# EXERCISE REQUIREMENTS
Transcribe every line of text in all of the entries below without changing anything, and leave the pictures out of your answer.

# DATA SUPPLIED
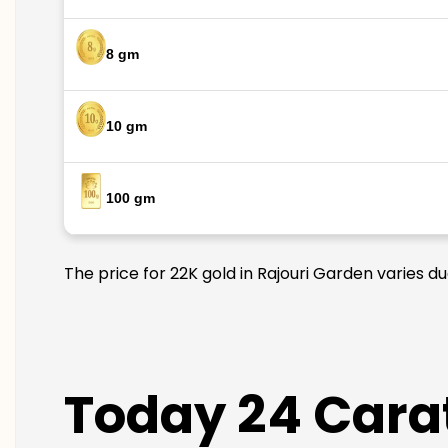
8 gm
10 gm
100 gm
The price for 22K gold in Rajouri Garden varies d
Today 24 Carat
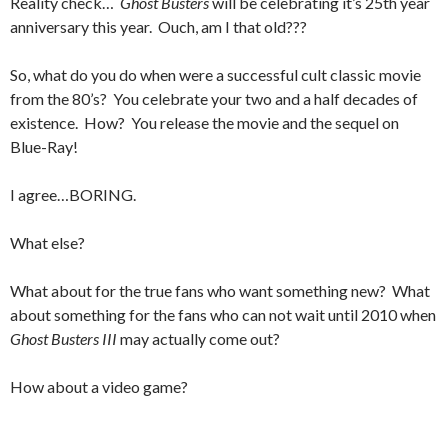
Reality check…
Ghost Busters
will be celebrating it’s 25th year
anniversary this year. Ouch, am I that old???
So, what do you do when were a successful cult classic movie
from the 80’s? You celebrate your two and a half decades of
existence. How? You release the movie and the sequel on
Blue-Ray!
I agree…BORING.
What else?
What about for the true fans who want something new? What
about something for the fans who can not wait until 2010 when
Ghost Busters III
may actually come out?
How about a video game?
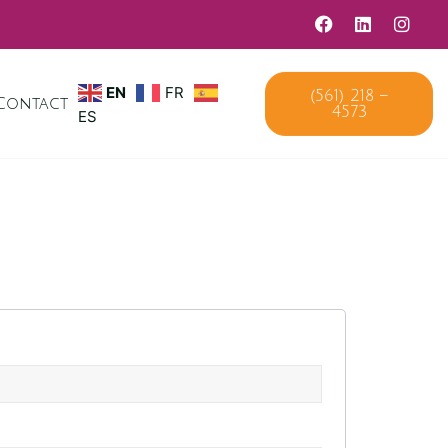
EN
FR
(561) 218 –
Contact
4573
ES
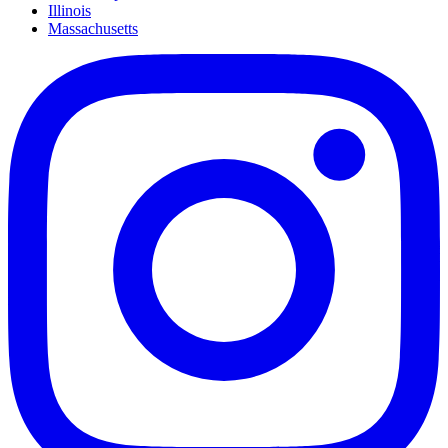
Illinois
Massachusetts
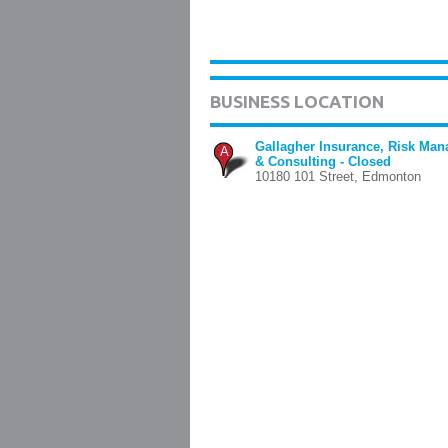
BUSINESS LOCATION
Gallagher Insurance, Risk Ma
A
& Consulting - Closed
10180 101 Street, Edmonton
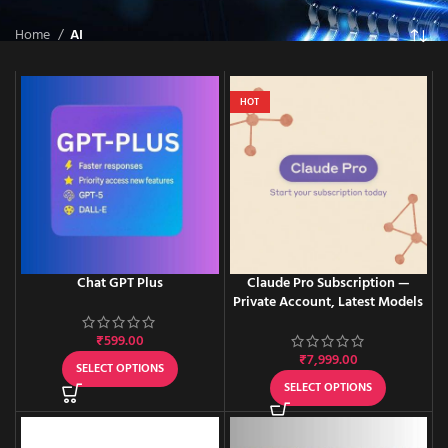
Home
AI
HOT
Chat GPT Plus
Claude Pro Subscription —
Private Account, Latest Models
₹
599.00
₹
7,999.00
SELECT OPTIONS
SELECT OPTIONS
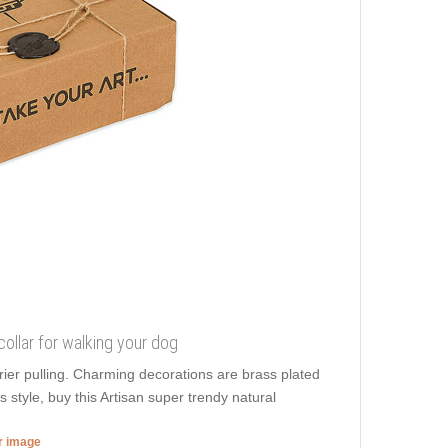
collar for walking your dog
rier pulling. Charming decorations are brass plated
style, buy this Artisan super trendy natural
er image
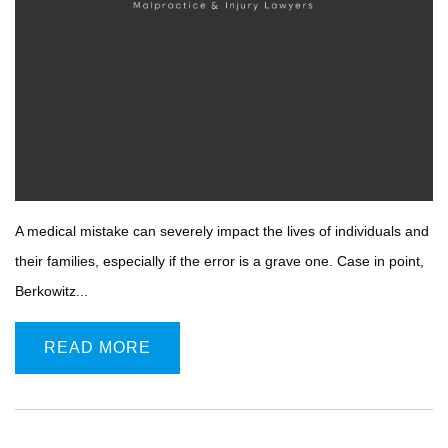
A medical mistake can severely impact the lives of individuals and
their families, especially if the error is a grave one. Case in point,
Berkowitz...
READ MORE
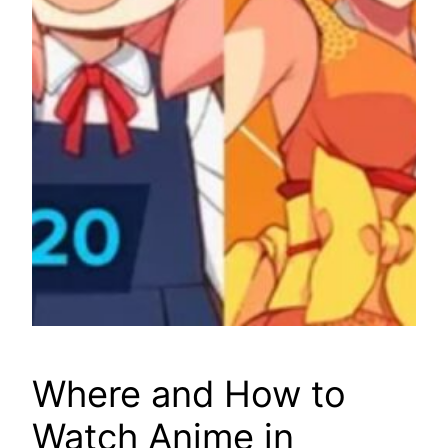
Where and How to
Watch Anime in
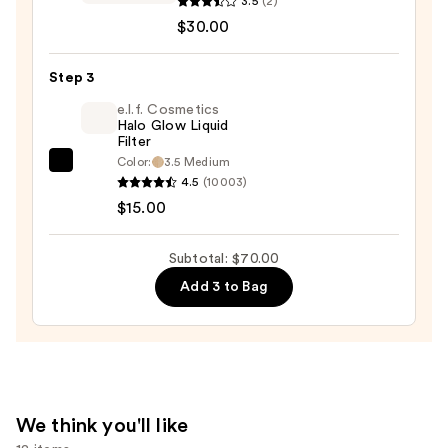
3.5
(2)
Warm
$30.00
Wishes
Soft
Step 3
Matte
e.l.f. Cosmetics
Powder
Halo Glow Liquid
Filter
Bronzer
Color:
3.5 Medium
—
e.l.f.
4.5
(10003)
$30.00
Cosmetics
$15.00
Halo
Glow
Subtotal: $70.00
Liquid
Add 3 to Bag
Filter
—
$15.00
We think you'll like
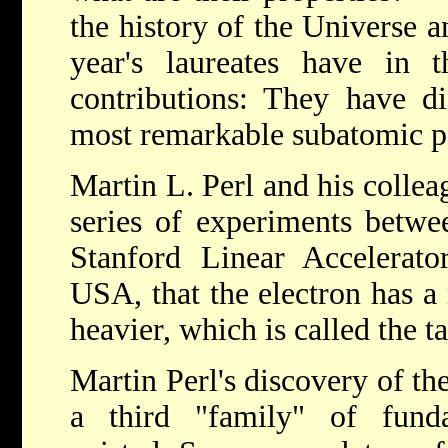
the history of the Universe an
year's laureates have in t
contributions: They have di
most remarkable subatomic pa
Martin L. Perl and his collea
series of experiments betwe
Stanford Linear Accelerat
USA, that the electron has a
heavier, which is called the t
Martin Perl's discovery of the
a third "family" of fund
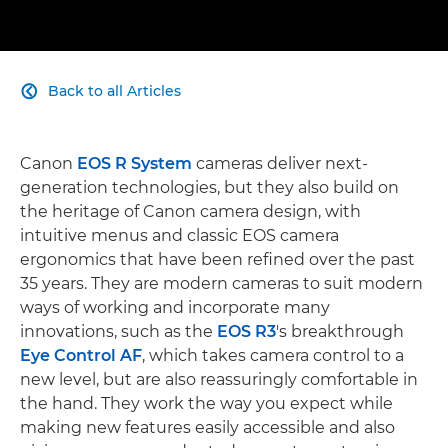
Back to all Articles

Canon
EOS R System
cameras deliver next-
generation technologies, but they also build on
the heritage of Canon camera design, with
intuitive menus and classic EOS camera
ergonomics that have been refined over the past
35 years. They are modern cameras to suit modern
ways of working and incorporate many
innovations, such as the
EOS R3
's breakthrough
Eye Control AF
, which takes camera control to a
new level, but are also reassuringly comfortable in
the hand. They work the way you expect while
making new features easily accessible and also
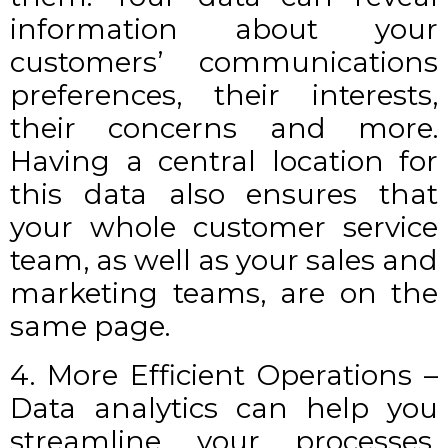
information about your
customers’ communications
preferences, their interests,
their concerns and more.
Having a central location for
this data also ensures that
your whole customer service
team, as well as your sales and
marketing teams, are on the
same page.
4. More Efficient Operations –
Data analytics can help you
streamline your processes,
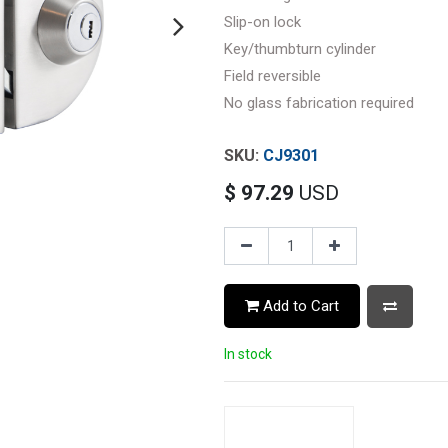
Slip-on lock
Key/thumbturn cylinder
Field reversible
No glass fabrication required
CJ9301
$
97.29
USD
Add to Cart
In stock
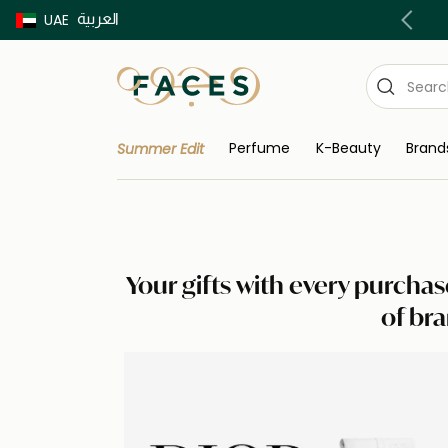
العربية
Buy now Pay later with Tabby & Tamara
UAE
Perfume
K-Beauty
Brand
Summer Edit
Your gifts with every purchas
of bra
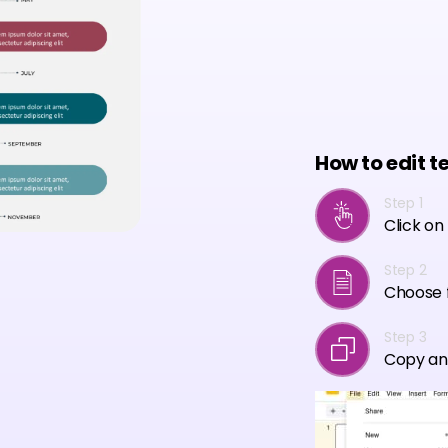
How to edit t
Step 1
Click on
Step 2
Choose f
Step 3
Copy an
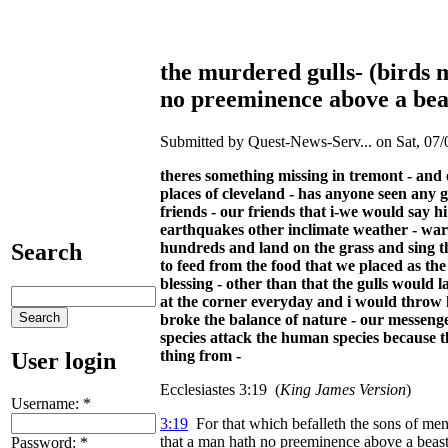
the murdered gulls- (birds m
no preeminence above a bea
Submitted by Quest-News-Serv... on Sat, 07/
theres something missing in tremont - and 
places of cleveland - has anyone seen any g
friends - our friends that i-we would say h
earthquakes other inclimate weather - warn
hundreds and land on the grass and sing t
Search
to feed from the food that we placed as th
blessing - other than that the gulls would 
at the corner everyday and i would throw h
broke the balance of nature - our messenger
species attack the human species because t
thing from -
User login
Ecclesiastes 3:19 (
King James Version
)
Username:
*
3:19
For that which befalleth the sons of men b
that a man hath no preeminence above a beast: 
Password:
*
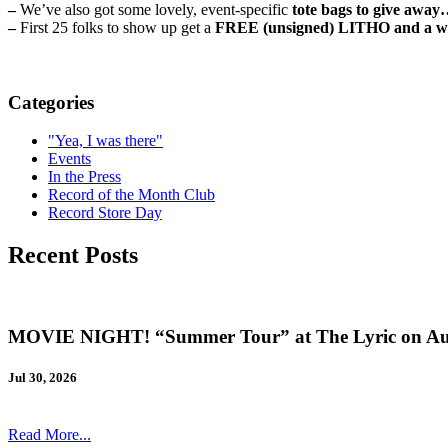
–
We’ve also got some lovely, event-specific
tote bags to give awa
–
First 25 folks to show up get a
FREE (unsigned) LITHO and a wr
Categories
"Yea, I was there"
Events
In the Press
Record of the Month Club
Record Store Day
Recent Posts
MOVIE NIGHT! “Summer Tour” at The Lyric on Au
Jul 30, 2026
Read More...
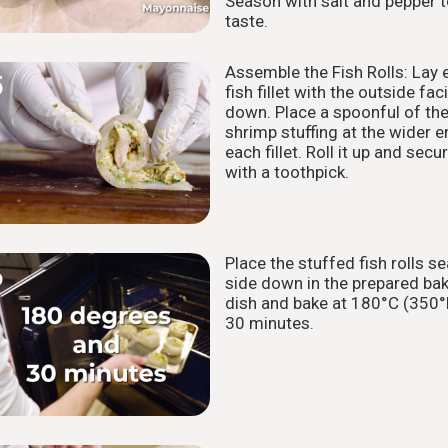
Season with salt and pepper 
taste.
Assemble the Fish Rolls: Lay 
5
fish fillet with the outside fac
down. Place a spoonful of th
shrimp stuffing at the wider e
each fillet. Roll it up and secu
with a toothpick.
Place the stuffed fish rolls s
6
side down in the prepared ba
dish and bake at 180°C (350°
30 minutes.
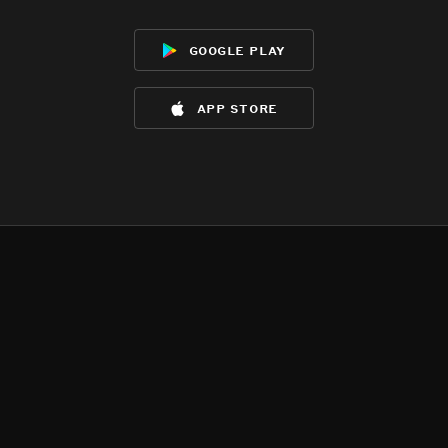
google play
app store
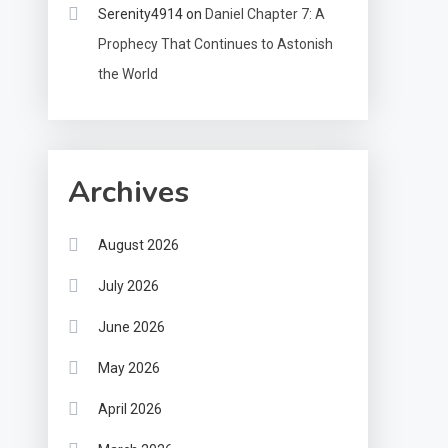
Serenity4914
on
Daniel Chapter 7: A
Prophecy That Continues to Astonish
the World
Archives
August 2026
July 2026
June 2026
May 2026
April 2026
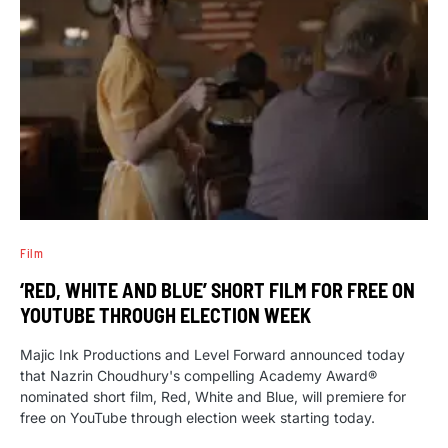
Film
‘RED, WHITE AND BLUE’ SHORT FILM FOR FREE ON
YOUTUBE THROUGH ELECTION WEEK
Majic Ink Productions and Level Forward announced today
that Nazrin Choudhury's compelling Academy Award®
nominated short film, Red, White and Blue, will premiere for
free on YouTube through election week starting today.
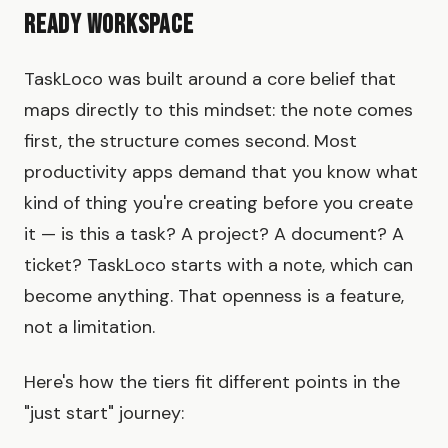
Ready Workspace
TaskLoco was built around a core belief that
maps directly to this mindset: the note comes
first, the structure comes second. Most
productivity apps demand that you know what
kind of thing you're creating before you create
it — is this a task? A project? A document? A
ticket? TaskLoco starts with a note, which can
become anything. That openness is a feature,
not a limitation.
Here's how the tiers fit different points in the
"just start" journey:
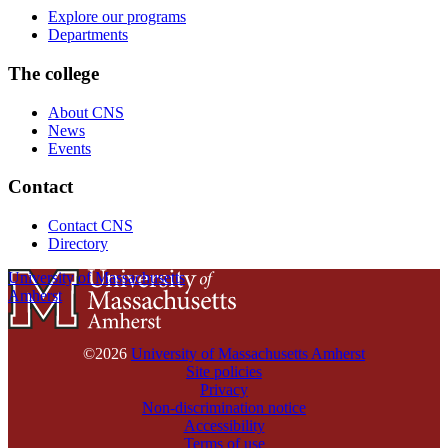
Explore our programs
Departments
The college
About CNS
News
Events
Contact
Contact CNS
Directory
University of Massachusetts
Amherst
©2026
University of Massachusetts Amherst
Site policies
Privacy
Non-discrimination notice
Accessibility
Terms of use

# RESPONSE TO THE EXERCISE
8 gm
10 gm
100 gm
The price for 22K gold in Rajouri Garden varies d
Today 24 Carat
Reality check…
Ghost Busters
will be celebrating it’s 25th year
anniversary this year. Ouch, am I that old???
So, what do you do when were a successful cult classic movie
from the 80’s? You celebrate your two and a half decades of
existence. How? You release the movie and the sequel on
Blue-Ray!
I agree…BORING.
What else?
What about for the true fans who want something new? What
about something for the fans who can not wait until 2010 when
Ghost Busters III
may actually come out?
How about a video game?
EN
FR
(561) 218 –
Contact
4573
ES
Illinois
Massachusetts
BUSINESS LOCATION
Gallagher Insurance, Risk Ma
A
& Consulting - Closed
10180 101 Street, Edmonton
Home
AI
HOT
Chat GPT Plus
Claude Pro Subscription —
Private Account, Latest Models
₹
599.00
₹
7,999.00
SELECT OPTIONS
SELECT OPTIONS
collar for walking your dog
rier pulling. Charming decorations are brass plated
style, buy this Artisan super trendy natural
er image
A medical mistake can severely impact the lives of individuals and
their families, especially if the error is a grave one. Case in point,
Berkowitz...
READ MORE
Where and How to
Watch Anime in
3.5
(2)
Warm
$30.00
Wishes
Soft
Step 3
Matte
e.l.f. Cosmetics
Powder
Halo Glow Liquid
Filter
Bronzer
Color:
3.5 Medium
—
e.l.f.
4.5
(10003)
$30.00
Cosmetics
$15.00
Halo
Glow
Subtotal: $70.00
Liquid
Add 3 to Bag
Filter
—
$15.00
We think you'll like
the history of the Universe an
year's laureates have in t
contributions: They have di
most remarkable subatomic pa
Martin L. Perl and his collea
series of experiments betwe
Stanford Linear Accelerat
USA, that the electron has a
heavier, which is called the t
Martin Perl's discovery of the
a third "family" of fund
Back to all Articles

Canon
EOS R System
cameras deliver next-
generation technologies, but they also build on
the heritage of Canon camera design, with
intuitive menus and classic EOS camera
ergonomics that have been refined over the past
35 years. They are modern cameras to suit modern
ways of working and incorporate many
innovations, such as the
EOS R3
's breakthrough
Eye Control AF
, which takes camera control to a
new level, but are also reassuringly comfortable in
the hand. They work the way you expect while
making new features easily accessible and also
information about your
customers’ communications
preferences, their interests,
their concerns and more.
Having a central location for
this data also ensures that
your whole customer service
team, as well as your sales and
marketing teams, are on the
same page.
4. More Efficient Operations –
Data analytics can help you
streamline your processes,
Slip-on lock
Key/thumbturn cylinder
Field reversible
No glass fabrication required
CJ9301
$
97.29
USD
Add to Cart
In stock
العربية
Buy now Pay later with Tabby & Tamara
UAE
Perfume
K-Beauty
Brand
Summer Edit
Your gifts with every purchas
of bra
How to edit t
Step 1
Click on
Step 2
Choose f
Step 3
Copy an
the murdered gulls- (birds m
no preeminence above a bea
Submitted by Quest-News-Serv... on Sat, 07/
theres something missing in tremont - and 
places of cleveland - has anyone seen any g
friends - our friends that i-we would say h
earthquakes other inclimate weather - warn
hundreds and land on the grass and sing t
Search
to feed from the food that we placed as th
blessing - other than that the gulls would 
at the corner everyday and i would throw h
broke the balance of nature - our messenger
species attack the human species because t
thing from -
User login
Ecclesiastes 3:19 (
King James Version
)
Username:
*
3:19
For that which befalleth the sons of men b
that a man hath no preeminence above a beast: 
Password:
*
–
We’ve also got some lovely, event-specific
tote bags to give awa
–
First 25 folks to show up get a
FREE (unsigned) LITHO and a wr
Categories
"Yea, I was there"
Events
In the Press
Record of the Month Club
Record Store Day
Recent Posts
MOVIE NIGHT! “Summer Tour” at The Lyric on Au
Jul 30, 2026
Read More...
Season with salt and pepper 
taste.
Assemble the Fish Rolls: Lay 
5
fish fillet with the outside fac
down. Place a spoonful of th
shrimp stuffing at the wider e
each fillet. Roll it up and secu
with a toothpick.
Place the stuffed fish rolls s
6
side down in the prepared ba
dish and bake at 180°C (350°
30 minutes.
google play
app store
Serenity4914
on
Daniel Chapter 7: A
Prophecy That Continues to Astonish
the World
Archives
August 2026
July 2026
June 2026
May 2026
April 2026
Film
‘RED, WHITE AND BLUE’ SHORT FILM FOR FREE ON
YOUTUBE THROUGH ELECTION WEEK
Majic Ink Productions and Level Forward announced today
that Nazrin Choudhury's compelling Academy Award®
nominated short film, Red, White and Blue, will premiere for
free on YouTube through election week starting today.
Ready Workspace
TaskLoco was built around a core belief that
maps directly to this mindset: the note comes
first, the structure comes second. Most
productivity apps demand that you know what
kind of thing you're creating before you create
it — is this a task? A project? A document? A
ticket? TaskLoco starts with a note, which can
become anything. That openness is a feature,
not a limitation.
Here's how the tiers fit different points in the
"just start" journey:
Explore our programs
Departments
The college
About CNS
News
Events
Contact
Contact CNS
Directory
University of Massachusetts
Amherst
©2026
University of Massachusetts Amherst
Site policies
Privacy
Non-discrimination notice
Accessibility
Terms of use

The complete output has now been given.